Of those, the spreadsheet indicates the NSA successfully "implanted" Noor, Tadhamon, Arcapita, Al Quds and Kuwait Fund for Arab Economic Development, and was collecting data. 

The Shadow Brokers documents also contained a large quantity of previously unknown hacking techniques that could be used on Windows 8 and earlier versions of Windows that many worry will be co-opted by malicious hackers.

In a statement about the Shadow Brokers leaks, Microsoft wrote, "We are reviewing the report and will take the necessary actions to protect our customers."

The Shadow Brokers tried for many months to sell the stolen NSA documents, periodically releasing sample documents. Those included lists of NSA staging servers and new vulnerabilities in security hardware from Cisco, Juniper Networks and other manufacturers. The Intercept matched a unique tracking code in one of the document dumps to a previously unreleased document from Edward Snowden's NSA leaks, providing credibility for the Shadow Brokers wares. 

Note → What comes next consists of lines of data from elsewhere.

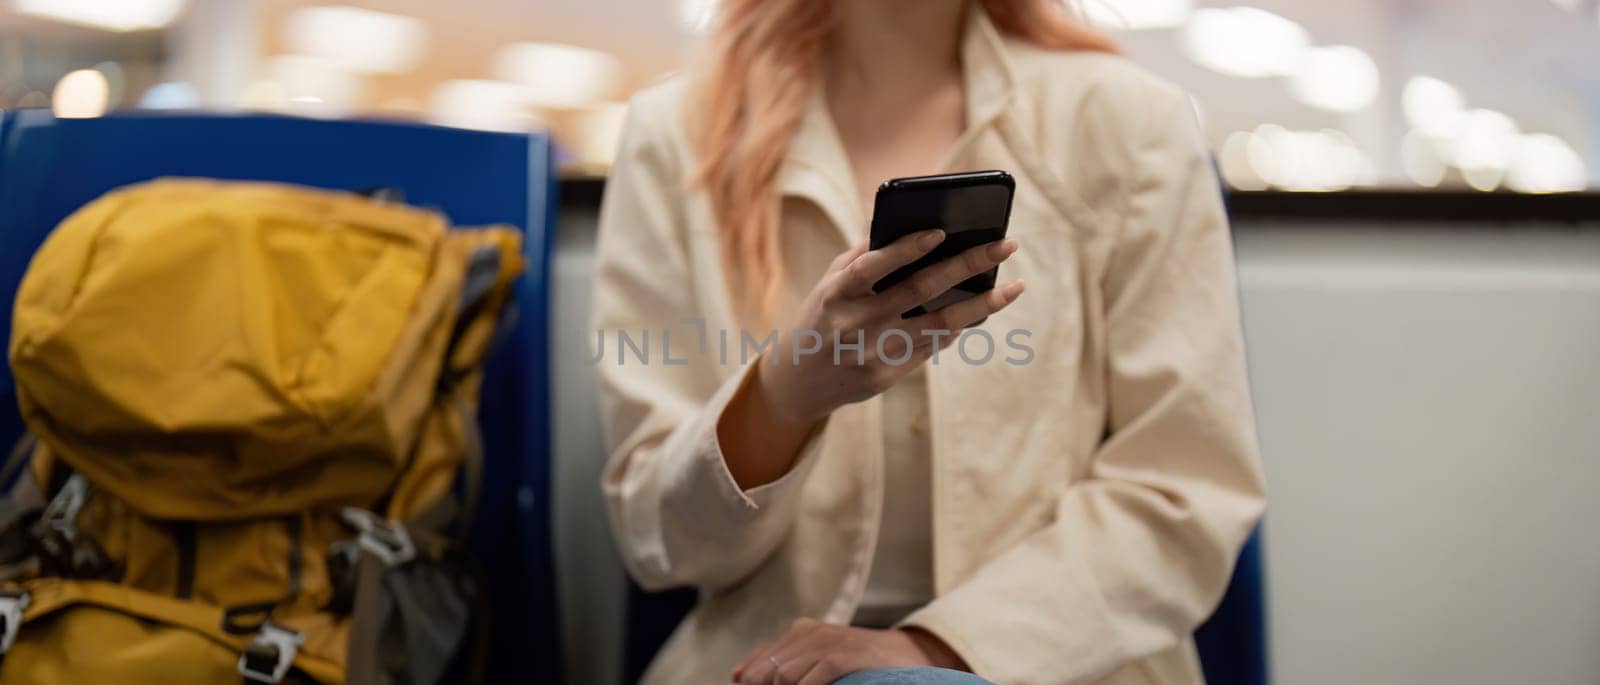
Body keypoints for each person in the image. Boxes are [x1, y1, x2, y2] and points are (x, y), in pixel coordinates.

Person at [590, 0, 1266, 683]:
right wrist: (785, 393)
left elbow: (1182, 495)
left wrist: (935, 648)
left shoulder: (1129, 122)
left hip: (1067, 664)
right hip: (767, 666)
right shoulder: (675, 136)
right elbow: (660, 542)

This current leak, the second in the past week, came with a note offering the government a chance to silence the Brokers before they released any more information by purchasing the leaks.

Correction: An earlier version of this story said researchers at Qualys had found one of the hacking techniques released in the Shadow Brokers leaks worked on Windows 10. Qualys has since announced it has been unable to reproduce its earlier finding. Updated at 11 p.m.